_Prompt:_
Below are the records; copy each line in them that holds the word "Items".

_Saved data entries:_
==============================
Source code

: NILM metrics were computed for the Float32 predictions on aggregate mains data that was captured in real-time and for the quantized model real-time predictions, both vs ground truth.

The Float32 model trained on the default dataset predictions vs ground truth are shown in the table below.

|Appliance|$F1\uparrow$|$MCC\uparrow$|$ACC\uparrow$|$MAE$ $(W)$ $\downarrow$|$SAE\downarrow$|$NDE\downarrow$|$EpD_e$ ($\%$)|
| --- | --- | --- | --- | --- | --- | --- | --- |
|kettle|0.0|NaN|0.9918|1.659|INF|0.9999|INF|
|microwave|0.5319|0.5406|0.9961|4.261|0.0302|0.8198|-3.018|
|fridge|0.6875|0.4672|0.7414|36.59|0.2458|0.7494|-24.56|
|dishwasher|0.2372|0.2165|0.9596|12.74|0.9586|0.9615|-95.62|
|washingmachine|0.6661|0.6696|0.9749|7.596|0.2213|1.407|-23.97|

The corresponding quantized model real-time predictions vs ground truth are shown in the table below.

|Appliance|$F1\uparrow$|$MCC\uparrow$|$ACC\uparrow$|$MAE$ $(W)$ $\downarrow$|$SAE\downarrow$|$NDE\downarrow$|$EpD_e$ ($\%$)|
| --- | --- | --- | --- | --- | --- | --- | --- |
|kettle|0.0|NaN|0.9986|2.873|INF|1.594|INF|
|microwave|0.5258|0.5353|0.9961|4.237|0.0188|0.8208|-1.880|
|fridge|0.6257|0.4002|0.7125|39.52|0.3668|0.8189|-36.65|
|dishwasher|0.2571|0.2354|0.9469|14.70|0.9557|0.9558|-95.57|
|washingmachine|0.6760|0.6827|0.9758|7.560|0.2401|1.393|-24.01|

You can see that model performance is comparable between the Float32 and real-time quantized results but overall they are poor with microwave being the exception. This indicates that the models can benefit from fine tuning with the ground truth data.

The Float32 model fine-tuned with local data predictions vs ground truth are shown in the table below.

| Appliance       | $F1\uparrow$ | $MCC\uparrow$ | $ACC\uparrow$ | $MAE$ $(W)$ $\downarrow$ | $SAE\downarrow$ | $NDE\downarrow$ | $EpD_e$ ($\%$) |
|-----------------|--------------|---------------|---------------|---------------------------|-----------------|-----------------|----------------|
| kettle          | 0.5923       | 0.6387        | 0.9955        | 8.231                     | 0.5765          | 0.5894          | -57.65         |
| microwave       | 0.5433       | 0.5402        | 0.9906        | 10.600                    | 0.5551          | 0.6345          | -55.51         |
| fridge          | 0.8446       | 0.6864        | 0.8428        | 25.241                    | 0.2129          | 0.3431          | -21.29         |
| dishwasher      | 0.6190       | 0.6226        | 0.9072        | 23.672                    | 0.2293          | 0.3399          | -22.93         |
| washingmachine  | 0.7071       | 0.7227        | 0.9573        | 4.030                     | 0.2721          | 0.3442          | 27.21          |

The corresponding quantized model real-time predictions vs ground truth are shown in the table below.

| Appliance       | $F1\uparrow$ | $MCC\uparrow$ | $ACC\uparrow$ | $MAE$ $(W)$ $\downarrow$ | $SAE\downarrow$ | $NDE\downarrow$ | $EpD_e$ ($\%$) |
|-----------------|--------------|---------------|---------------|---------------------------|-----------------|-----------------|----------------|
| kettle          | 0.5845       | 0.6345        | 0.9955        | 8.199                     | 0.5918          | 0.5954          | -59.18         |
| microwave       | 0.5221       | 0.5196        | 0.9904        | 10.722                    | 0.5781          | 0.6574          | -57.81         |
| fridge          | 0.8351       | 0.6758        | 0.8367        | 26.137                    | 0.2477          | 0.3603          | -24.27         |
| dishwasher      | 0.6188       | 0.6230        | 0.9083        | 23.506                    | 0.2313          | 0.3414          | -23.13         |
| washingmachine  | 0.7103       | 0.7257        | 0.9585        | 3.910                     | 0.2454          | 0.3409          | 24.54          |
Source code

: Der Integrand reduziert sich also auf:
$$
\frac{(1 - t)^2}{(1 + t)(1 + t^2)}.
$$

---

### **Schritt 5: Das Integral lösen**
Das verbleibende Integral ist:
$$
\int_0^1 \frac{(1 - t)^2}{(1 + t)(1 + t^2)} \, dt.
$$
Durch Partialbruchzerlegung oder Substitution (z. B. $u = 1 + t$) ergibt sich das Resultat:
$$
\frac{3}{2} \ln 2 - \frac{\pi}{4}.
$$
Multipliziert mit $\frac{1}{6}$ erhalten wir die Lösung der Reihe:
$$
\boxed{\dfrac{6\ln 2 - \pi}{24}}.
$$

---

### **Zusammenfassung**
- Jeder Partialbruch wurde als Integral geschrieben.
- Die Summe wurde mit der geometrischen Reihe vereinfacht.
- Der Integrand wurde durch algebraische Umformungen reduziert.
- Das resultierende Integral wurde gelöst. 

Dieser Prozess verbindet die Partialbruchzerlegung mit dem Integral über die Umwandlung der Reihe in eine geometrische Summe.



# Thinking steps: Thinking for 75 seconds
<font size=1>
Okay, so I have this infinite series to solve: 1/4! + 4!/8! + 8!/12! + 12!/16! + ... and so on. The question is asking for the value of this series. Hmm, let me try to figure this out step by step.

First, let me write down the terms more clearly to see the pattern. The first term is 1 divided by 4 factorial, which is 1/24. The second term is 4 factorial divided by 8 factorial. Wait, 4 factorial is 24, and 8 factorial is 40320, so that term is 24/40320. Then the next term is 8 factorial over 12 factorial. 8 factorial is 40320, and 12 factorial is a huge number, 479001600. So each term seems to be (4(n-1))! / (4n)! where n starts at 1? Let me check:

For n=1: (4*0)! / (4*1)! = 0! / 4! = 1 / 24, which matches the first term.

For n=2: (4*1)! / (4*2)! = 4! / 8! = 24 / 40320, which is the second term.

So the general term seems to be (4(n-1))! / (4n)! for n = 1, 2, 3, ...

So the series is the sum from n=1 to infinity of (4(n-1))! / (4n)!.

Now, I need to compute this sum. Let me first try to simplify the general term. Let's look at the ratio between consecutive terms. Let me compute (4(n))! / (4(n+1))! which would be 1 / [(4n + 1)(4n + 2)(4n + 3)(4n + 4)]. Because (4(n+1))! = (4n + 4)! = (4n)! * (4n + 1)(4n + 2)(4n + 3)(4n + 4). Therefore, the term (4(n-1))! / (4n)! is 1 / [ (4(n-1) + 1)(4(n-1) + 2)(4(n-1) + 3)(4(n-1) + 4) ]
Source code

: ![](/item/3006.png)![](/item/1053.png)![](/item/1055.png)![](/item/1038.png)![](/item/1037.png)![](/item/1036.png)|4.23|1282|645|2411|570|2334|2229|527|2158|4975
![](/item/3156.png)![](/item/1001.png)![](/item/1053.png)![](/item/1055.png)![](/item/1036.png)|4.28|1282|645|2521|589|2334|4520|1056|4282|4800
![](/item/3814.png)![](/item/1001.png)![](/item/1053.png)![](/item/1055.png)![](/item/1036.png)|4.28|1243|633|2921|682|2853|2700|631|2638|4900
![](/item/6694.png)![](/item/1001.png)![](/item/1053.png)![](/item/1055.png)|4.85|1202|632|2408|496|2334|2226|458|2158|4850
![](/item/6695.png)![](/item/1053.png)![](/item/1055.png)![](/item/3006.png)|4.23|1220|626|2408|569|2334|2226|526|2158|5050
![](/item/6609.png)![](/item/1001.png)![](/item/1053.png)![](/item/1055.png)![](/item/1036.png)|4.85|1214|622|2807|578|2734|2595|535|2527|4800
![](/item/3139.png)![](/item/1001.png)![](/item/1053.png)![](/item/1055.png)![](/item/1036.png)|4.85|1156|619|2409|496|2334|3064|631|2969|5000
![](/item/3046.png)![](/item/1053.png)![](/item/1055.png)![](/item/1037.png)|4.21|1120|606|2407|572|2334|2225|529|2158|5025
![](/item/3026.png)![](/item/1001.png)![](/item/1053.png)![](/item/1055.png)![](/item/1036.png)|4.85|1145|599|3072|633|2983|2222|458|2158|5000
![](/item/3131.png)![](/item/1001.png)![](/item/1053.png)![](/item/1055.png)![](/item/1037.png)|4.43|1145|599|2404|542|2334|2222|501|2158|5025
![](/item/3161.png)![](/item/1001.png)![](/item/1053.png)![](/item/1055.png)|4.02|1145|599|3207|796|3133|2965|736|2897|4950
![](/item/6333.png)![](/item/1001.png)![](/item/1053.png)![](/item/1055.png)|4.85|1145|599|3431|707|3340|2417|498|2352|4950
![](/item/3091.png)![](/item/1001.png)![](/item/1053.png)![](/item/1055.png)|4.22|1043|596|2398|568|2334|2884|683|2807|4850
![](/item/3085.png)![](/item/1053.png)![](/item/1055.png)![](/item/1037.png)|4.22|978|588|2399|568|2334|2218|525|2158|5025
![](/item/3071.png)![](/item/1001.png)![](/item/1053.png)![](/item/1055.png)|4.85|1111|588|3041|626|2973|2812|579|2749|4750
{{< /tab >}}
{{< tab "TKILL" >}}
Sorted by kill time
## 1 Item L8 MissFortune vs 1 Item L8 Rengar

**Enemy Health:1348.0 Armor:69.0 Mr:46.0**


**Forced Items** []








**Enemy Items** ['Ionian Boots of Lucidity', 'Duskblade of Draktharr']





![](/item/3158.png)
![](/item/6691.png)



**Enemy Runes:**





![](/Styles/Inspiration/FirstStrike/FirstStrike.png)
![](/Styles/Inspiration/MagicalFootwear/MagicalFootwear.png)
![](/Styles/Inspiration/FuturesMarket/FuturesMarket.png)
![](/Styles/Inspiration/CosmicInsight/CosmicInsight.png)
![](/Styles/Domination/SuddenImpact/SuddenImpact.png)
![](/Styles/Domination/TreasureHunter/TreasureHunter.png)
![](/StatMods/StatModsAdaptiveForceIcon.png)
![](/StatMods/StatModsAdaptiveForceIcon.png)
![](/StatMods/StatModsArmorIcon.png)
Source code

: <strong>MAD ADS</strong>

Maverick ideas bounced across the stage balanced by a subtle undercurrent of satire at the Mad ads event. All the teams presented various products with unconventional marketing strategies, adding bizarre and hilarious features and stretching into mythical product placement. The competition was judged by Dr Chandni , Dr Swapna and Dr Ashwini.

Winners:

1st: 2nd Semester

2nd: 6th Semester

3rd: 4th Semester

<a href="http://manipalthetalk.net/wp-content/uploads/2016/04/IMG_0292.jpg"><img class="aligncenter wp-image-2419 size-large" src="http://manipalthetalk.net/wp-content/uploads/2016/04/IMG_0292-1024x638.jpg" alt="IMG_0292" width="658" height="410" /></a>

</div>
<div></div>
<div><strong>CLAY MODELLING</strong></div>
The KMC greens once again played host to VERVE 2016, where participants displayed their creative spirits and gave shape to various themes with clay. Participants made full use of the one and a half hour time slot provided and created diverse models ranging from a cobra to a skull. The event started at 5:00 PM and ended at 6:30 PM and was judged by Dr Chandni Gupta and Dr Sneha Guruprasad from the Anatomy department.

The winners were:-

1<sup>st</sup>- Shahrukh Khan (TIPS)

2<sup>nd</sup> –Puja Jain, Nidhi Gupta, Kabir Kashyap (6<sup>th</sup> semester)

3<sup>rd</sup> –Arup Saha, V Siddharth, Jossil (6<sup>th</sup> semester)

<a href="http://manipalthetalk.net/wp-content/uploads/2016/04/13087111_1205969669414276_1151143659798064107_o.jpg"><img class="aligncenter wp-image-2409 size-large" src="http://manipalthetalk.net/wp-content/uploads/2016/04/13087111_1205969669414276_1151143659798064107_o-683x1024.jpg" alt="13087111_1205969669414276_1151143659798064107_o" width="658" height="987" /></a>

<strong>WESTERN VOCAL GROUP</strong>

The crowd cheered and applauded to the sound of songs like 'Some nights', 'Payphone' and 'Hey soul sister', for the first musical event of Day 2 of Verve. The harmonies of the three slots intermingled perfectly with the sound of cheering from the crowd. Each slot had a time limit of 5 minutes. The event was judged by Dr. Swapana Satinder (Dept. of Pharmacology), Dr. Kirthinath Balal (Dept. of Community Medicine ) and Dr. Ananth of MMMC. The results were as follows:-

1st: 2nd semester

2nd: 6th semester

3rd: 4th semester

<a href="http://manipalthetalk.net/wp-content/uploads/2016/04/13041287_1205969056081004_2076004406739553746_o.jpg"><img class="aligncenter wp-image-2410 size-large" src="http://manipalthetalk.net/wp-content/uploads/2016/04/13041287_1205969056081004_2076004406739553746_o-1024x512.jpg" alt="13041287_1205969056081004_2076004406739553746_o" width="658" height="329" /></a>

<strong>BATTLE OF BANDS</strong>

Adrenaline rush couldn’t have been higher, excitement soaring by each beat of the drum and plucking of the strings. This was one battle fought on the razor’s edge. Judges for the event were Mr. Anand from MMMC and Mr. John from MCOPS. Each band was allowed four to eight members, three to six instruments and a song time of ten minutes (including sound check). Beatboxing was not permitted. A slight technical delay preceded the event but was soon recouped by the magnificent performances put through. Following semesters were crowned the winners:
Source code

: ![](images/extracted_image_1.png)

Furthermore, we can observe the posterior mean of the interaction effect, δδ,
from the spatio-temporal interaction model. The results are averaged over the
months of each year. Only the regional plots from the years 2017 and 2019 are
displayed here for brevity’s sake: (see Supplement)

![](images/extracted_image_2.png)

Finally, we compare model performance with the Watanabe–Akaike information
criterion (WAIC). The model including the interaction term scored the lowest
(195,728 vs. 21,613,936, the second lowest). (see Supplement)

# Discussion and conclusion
==============================
_Exercise response:_
**Forced Items** []
**Enemy Items** ['Ionian Boots of Lucidity', 'Duskblade of Draktharr']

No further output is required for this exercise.